I was curious about something.

In the advertising industry, ad agencies or even individuals often create commercials for companies that they don't have an account with to try to hook them adn gain them as a new client. This is called doing it "On Spec", meaning, on speculation of getting a new account.

Does anyone do that in the t-shirt industry?

Our main focus will be logos and brand identities, but we will also do shirts. An idea that we had was to create logos and shirts with that logo on it for companies that we think we'd like to have as clients and present them to those companies.

Is it worth it?


----------



## Rodney (Nov 3, 2004)

Yes, I think this is done in in the printing services world.

Sometimes you'll want to sell a client on more products so you could digitize their logo and sew it on a cap and mail to them to get them interested in embroidered products.

Or you could print up a few samples and send it to the local school athletics director to see if you can gain the schools printing business.


----------



## jimiyo (Jul 23, 2006)

i work for an apparel company. we do it all the time. as an artist, i hate it. ive even talked with a freelancer who does spec work. its a necessary evil.
at least any assets you create can be re-used if they were good enough. 

we have this one salesperson who gets us to spec out EVERYTHING. never sells much. i think its more important to talk to the customer, really ask needs questions, build a relationship, etc then pitch them on something they might buy based on the conversation you might have had with them.


----------



## Fluid (Jun 20, 2005)

tough call.
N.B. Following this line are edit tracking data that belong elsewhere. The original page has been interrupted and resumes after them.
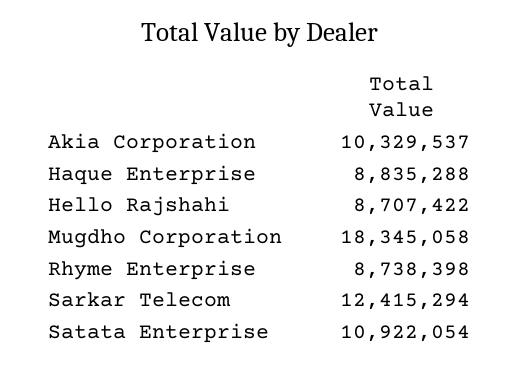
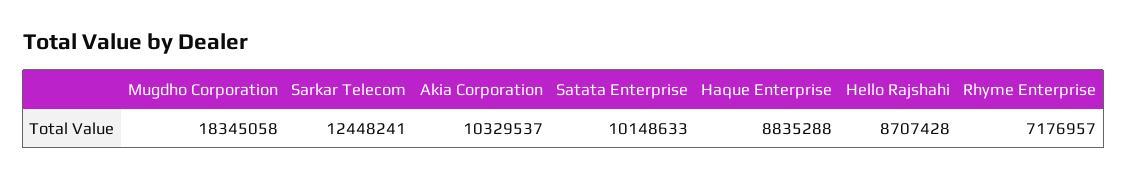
  {
    "Akia Corporation": 10329537,
    "Haque Enterprise": 8835288,
-   "Hello Rajshahi": 8707422,
+   "Hello Rajshahi": 8707428,
    "Mugdho Corporation": 18345058,
-   "Rhyme Enterprise": 8738398,
+   "Rhyme Enterprise": 7176957,
-   "Sarkar Telecom": 12415294,
+   "Sarkar Telecom": 12448241,
-   "Satata Enterprise": 10922054
+   "Satata Enterprise": 10148633
  }

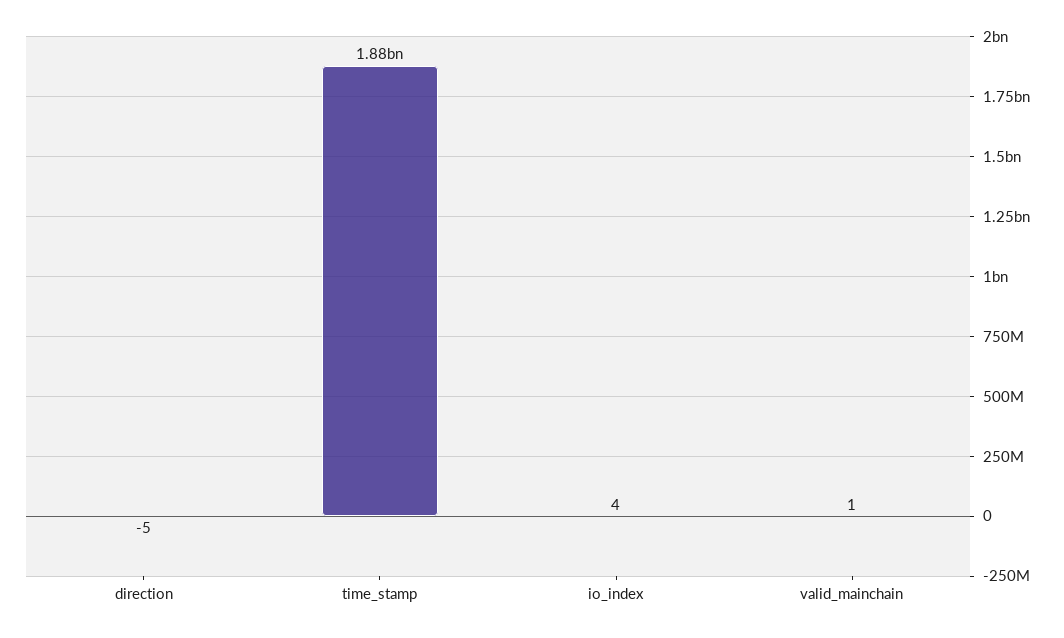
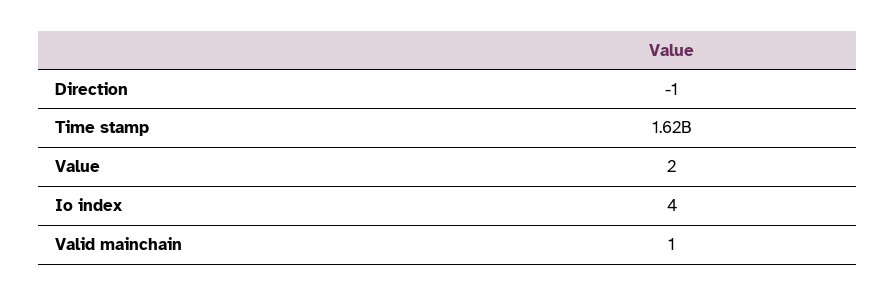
  {
-   "direction": -5,
+   "direction": -1,
-   "time_stamp": 1880000000,
+   "time_stamp": 1620000000,
    "io_index": 4,
-   "valid_mainchain": 1
+   "valid_mainchain": 1,
+   "Value": 2
  }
Possible the companies already have a good relationship with a printer so trying to get their business might be tough. 



> Sometimes you'll want to sell a client on more products so you could digitize their logo and sew it on a cap and mail to them to get them interested in embroidered products.


We do this quite a bit. Embroider a polo or hat and just include with their t-shirt order, print a koozie and add to their existing order. When they open a box ohhh la la.

I have only worked up designs in hopes of getting business. Printing samples in hopes just costs too much. Even when we do it all in shop.


----------



## Chani (Jun 18, 2007)

Thanks to both of you!

Just to let you know, I'd NEVER do solicited work for free. If a company comes to us, they're paying.

What I mean is to essentially create a product for a company you've never talked to before and walk in their front door and try to sell them on it.

That would obviously work better with small and startup businesses rather than large ones. 

Rodney, Mark had that very same idea about contacting our local school and pitching a new logo for their hockey team!


----------



## Chani (Jun 18, 2007)

Oops, we were posting at the same time, Richard!

Thanks!


----------



## Kreestahl (Jul 29, 2007)

Chani,
I have not done anything on speculation. In the promotional products business manufacturers do it sometimes to land a distributor but not often to small companies. If you want to land a chain of restaurants tho, I would do it. I guess it depends on the volume you hope to get.


----------